Easter Wishes to Wolverhampton

The Poet in residence of Wolverhampton`s radio station, which broadcasts on 101.8 FM and online, wishes everyone a happy Easter.

“Easter is a Christian festival” explained Poet in Residence Ian Henery “but some of its customs – such as Easter Eggs – may well be linked with older traditions.  The egg is an ancient symbol of new life and has long been associated with spring.  From a Christian perspective they remind us that when Jesus died he was buried in a tomb cut into the hillside but death could not hold him.”

Decorating eggs for Easter is another tradition that dates to at least the 13th century according to some sources.  A simple gift and way of celebration is one explanation of this with commercially brought eggs.

Another explanation for this custom is that eggs were formerly a forbidden food during Lent so people would paint and decorate them to mark the end of the period of fasting and enjoy them at Easter.  Other celebrations include egg rolling contests and egg hunts.

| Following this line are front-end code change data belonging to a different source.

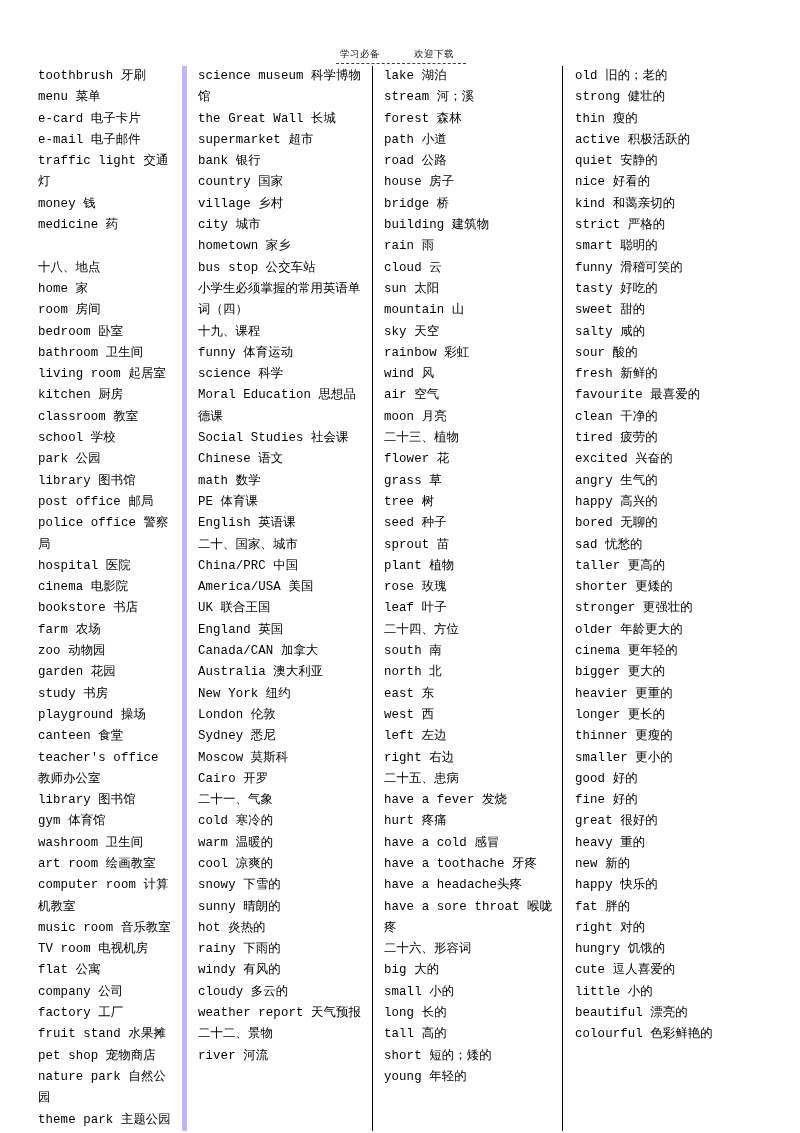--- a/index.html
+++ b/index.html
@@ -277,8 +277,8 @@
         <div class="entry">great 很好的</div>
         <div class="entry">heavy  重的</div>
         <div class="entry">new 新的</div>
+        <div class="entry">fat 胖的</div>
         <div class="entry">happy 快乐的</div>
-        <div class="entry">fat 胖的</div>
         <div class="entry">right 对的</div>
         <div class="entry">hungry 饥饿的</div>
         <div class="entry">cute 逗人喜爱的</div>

Chocolate eggs are said to have originated in France and Germany in the early 19th century but here in the UK it was J.S. Fry & Sons Ltd who produced the first chocolate egg in 1873.  The Bristol-based chocolate business was founded by Joseph fry, a Quaker.

Easter begins with Palm Sunday which is the first Sunday before Easter.  It celebrates Jesus` triumphal entry into Jerusalem riding on a donkey.

“It`s an event mentioned in each of the 4 Gospels” explained Ian Henery “and marks the first day of Holy Week.  It`s the last week of Lent that precedes the arrival of Easter.  Jesus rode on a donkey because it is an animal of peace unlike the horse which is an animal of war.”

Palm Sunday is celebrated by the blessing and distribution of palm branches representing the palm branches which the crowd scattered in front of Jesus as he rode into Jerusalem.  These palms are woven into crosses and represents eternal life.

Easter Sonnet  

On the Cross we witness God`s holy face,

Divine unity, expressed in Jesus;

A willing sacrifice, He died for us,

Love`s redemption with forgiveness and grace.

Salvation from sins for the human race,

Jesus came amongst us and had to die:

“Father, forgive them!” shouted to the sky,

Soldiers gambling at the Cross` base.


How often has that cry rung down the years?

“Father, forgive them!” when mired in war

And the hands that prayed are covered in gore?

A global tsunami of children`s tears.

“Father, forgive them!”, Mary`s boy child, dear

Pleads to God on the Cross, blood that He shed.

Love hard as nails, deliverance He bled,

All we need is Jesus, nothing to fear.